Track Cycling

From CPP: Pandemic prompts cycling in cities, but NC politics could apply the brakes – Mountain Xpress

By Jack Igelman, originally published by Carolina Public Press. Carolina Public Press is an independent, in-depth and investigative nonprofit news service for North Carolina.

Pandemic restrictions have led to an explosion of interest in biking on North Carolina roadways and optimism about the future of cycling for transportation, according to Mike Sule, executive director of the urban cycling advocacy group Asheville on Bikes.

“COVID has presented us with an opportunity to rethink how we allocate the public right of way to accommodate pedestrians and cyclists,” Sule said. “This is really our oyster to grab.”

Sule and other cycling and pedestrian advocates said the state government will be a pivotal partner in developing safer and more efficient modes of pedestrian transportation. But politics in Raleigh and a lack of funding for pedestrian and cycling facilities could squander the momentum to redesign and invest in public pedestrian spaces.

The COVID-19 pandemic revealed what advocates have known for years: that most North Carolina cities and towns lack functional public transit and pedestrian infrastructure, said Terry Lansdell of BikeWalk NC, a statewide advocacy group for pedestrians and cyclists.

“People experienced neighborhoods again during the shutdown,” he said. “They went outside, became more active and realized that a lot was lacking. They realized there was not a continuous sidewalk. They realized there weren’t bike lanes. During COVID, they became aware of their surroundings like they never have before.

“When we get back to normal, we still live in that place, and there may be no real choice other than to drive. But we have to build options and look to leaders to do it.”

The moment of possibility for biking is not the first. Bicycle ridership spiked in the U.S. during the 1973 oil crisis, which strained the U.S. fuel supply, Sule said.

Yet once the oil flowed again, he said, drivers settled back behind the wheel of their automobiles.

He is hoping this time is different.

Making plans

On Feb. 16, North Carolina released its first long-range transportation plan. Known as NC Moves 2050, the multimodal transportation plan proposes eight strategies and 32 actions to improve the state’s transportation system over the next three decades.

The strategies include expanding multimodal options such as public transportation, cycling facilities, greenways and other shared-use paths for pedestrians.

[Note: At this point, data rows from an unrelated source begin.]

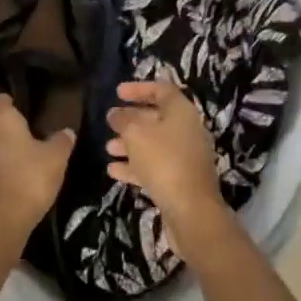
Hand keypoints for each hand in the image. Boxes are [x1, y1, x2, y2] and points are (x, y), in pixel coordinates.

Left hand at [0, 94, 74, 238]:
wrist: (0, 220)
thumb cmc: (29, 178)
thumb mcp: (55, 159)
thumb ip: (61, 142)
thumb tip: (67, 131)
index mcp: (0, 121)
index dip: (3, 102)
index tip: (14, 107)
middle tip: (7, 132)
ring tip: (5, 158)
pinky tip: (0, 180)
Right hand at [106, 79, 226, 253]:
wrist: (192, 211)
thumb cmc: (164, 161)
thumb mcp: (136, 135)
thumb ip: (123, 120)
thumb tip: (115, 114)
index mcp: (181, 112)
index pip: (161, 89)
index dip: (139, 88)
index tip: (117, 92)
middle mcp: (186, 130)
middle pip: (156, 117)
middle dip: (131, 119)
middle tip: (110, 121)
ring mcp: (185, 157)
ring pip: (153, 144)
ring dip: (130, 144)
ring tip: (108, 148)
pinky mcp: (180, 180)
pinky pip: (155, 166)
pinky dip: (135, 165)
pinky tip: (113, 171)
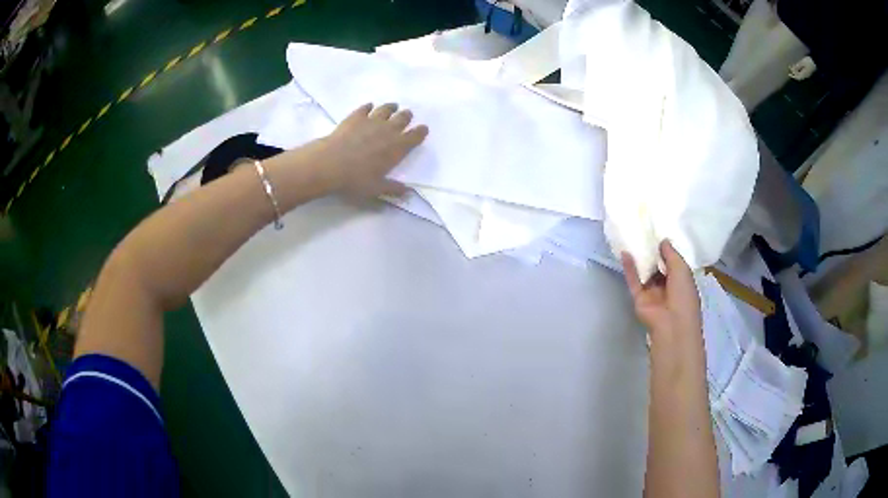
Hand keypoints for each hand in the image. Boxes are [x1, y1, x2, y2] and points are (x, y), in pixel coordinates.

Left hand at [311, 102, 427, 198]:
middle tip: (407, 115)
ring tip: (393, 106)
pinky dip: (368, 107)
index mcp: (397, 148)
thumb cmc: (355, 180)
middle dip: (406, 116)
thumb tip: (408, 192)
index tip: (423, 128)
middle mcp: (387, 131)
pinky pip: (365, 108)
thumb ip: (393, 189)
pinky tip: (369, 106)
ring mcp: (371, 121)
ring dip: (391, 107)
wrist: (329, 164)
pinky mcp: (354, 117)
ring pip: (385, 109)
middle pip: (402, 119)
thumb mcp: (376, 189)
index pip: (414, 137)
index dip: (420, 132)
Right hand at [621, 240, 701, 347]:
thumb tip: (663, 240)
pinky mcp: (639, 298)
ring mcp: (652, 292)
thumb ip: (671, 253)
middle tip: (644, 231)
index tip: (659, 233)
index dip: (667, 249)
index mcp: (681, 280)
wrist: (672, 323)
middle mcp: (667, 286)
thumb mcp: (682, 269)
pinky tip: (625, 253)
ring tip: (633, 238)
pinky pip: (634, 280)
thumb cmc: (684, 295)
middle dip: (652, 251)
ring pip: (644, 272)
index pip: (673, 262)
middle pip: (657, 266)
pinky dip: (629, 268)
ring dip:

According to the report, one of the challenges to building more sidewalks and bike routes is the lack of funding: The N.C. Department of Transportation budget of $4.96 billion allocates just $800,000 to cycling.

“What really draws people to bikes are safe facilities,” Sule said, but “so much of our infrastructure puts cyclists and pedestrians in peril.”

A former middle school teacher, Sule launched Asheville on Bikes in 2006, aiming to build an urban cycling culture in Asheville by making it safer and more accessible. Among the organization’s recent achievements is advocating for a protected bike lane — the city’s only stretch — along a recently reengineered section of road in the city’s River Arts District.

“People are going to see and experience features like this and are going to want more of it,” he said.